When I first made note that the Senate had approved adding Portsmouth to the list of localities that would be given the power to impose a local income tax, I made a mistake: I took the legislative summary posted on the General Assembly’s LIS page to be an accurate description of what the bill would do.
Thanks to the indomitable Tim Wise, I now see that summary is not just misleading, but downright wrong.
Yes, the bill, SB1313, would give Portsmouth the power to impose a local income tax. It would remove the existing requirement that the tax would have to first be approved in a referendum. It also removes the sunset provision for any such tax.

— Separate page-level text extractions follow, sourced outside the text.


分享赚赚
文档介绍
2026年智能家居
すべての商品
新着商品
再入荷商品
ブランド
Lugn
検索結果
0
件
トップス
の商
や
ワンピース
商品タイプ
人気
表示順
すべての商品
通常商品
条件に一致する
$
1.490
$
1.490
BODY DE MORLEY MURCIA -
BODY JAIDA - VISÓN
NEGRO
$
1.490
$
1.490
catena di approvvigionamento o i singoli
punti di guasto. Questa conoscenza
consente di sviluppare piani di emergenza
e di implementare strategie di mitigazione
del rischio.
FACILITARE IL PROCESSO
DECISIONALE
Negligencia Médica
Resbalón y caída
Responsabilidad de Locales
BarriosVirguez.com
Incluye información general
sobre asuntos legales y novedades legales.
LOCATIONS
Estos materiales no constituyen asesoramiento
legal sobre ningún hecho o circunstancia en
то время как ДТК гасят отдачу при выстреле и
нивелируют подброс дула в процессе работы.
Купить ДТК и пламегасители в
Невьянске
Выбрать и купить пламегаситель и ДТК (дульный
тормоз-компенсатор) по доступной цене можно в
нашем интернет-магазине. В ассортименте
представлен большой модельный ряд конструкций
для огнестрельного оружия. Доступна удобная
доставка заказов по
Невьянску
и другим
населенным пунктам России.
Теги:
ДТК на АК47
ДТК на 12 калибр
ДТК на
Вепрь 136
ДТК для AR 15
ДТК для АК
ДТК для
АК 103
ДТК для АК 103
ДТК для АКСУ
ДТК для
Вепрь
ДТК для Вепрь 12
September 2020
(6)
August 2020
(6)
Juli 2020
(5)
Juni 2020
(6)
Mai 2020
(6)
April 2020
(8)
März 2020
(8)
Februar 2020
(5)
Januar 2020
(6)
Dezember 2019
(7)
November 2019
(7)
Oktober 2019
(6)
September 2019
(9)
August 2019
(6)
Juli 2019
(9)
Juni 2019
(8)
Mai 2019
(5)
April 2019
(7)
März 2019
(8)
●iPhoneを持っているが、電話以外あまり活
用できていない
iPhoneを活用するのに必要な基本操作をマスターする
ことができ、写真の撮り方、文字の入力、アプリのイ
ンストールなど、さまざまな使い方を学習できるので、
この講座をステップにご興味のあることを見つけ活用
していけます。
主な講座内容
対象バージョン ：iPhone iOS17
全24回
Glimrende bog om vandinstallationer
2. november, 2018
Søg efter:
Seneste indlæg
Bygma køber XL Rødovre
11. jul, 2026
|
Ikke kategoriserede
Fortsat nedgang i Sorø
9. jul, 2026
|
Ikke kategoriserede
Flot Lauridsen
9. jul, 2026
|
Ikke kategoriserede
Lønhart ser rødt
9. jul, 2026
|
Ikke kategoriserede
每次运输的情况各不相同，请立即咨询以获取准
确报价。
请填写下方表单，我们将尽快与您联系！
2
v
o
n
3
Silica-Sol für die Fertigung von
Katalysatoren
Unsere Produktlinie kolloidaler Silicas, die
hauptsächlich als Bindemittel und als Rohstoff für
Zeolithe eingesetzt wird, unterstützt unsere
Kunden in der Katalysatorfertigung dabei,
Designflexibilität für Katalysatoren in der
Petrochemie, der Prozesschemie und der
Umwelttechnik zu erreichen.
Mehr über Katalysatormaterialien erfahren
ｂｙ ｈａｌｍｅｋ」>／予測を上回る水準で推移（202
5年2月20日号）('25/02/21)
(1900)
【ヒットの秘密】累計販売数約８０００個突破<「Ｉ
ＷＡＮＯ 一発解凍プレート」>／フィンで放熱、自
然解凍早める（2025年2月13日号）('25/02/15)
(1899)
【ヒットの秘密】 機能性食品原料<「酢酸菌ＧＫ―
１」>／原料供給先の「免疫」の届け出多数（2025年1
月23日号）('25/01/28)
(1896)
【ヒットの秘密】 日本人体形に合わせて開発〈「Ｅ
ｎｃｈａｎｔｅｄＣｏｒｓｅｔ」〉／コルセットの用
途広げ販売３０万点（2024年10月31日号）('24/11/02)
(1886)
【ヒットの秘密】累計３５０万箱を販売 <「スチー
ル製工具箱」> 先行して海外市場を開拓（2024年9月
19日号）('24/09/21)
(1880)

But upon looking at the bill language, rather than the LIS summary, I discover that Sen. Stosch removed the referendum/sunset provision for all localities that have been granted the income tax power. He also removed the provision that monies raised from these taxes be used exclusively for transportation.
What this means is that Senate Republicans, with ample Democratic backing, have given Arlington, Fairfax, Loundoun and Prince William counties, and the cities of Alexandria, Fairfax, Manassas, Manassas Park, Norfolk and Virginia Beach the right to pass their own income tax ordinances whenever they choose and use the money for whatever purpose they wish.
The tax can be no higher than one percent, but would have to apply equally to individuals, trusts and corporations.
If this all sounds somewhat familiar, it should: on his way out the door, then-Gov. Tim Kaine proposed that local governments that did not want to go along with a full return of the car tax could, instead, opt for a one percent local income tax.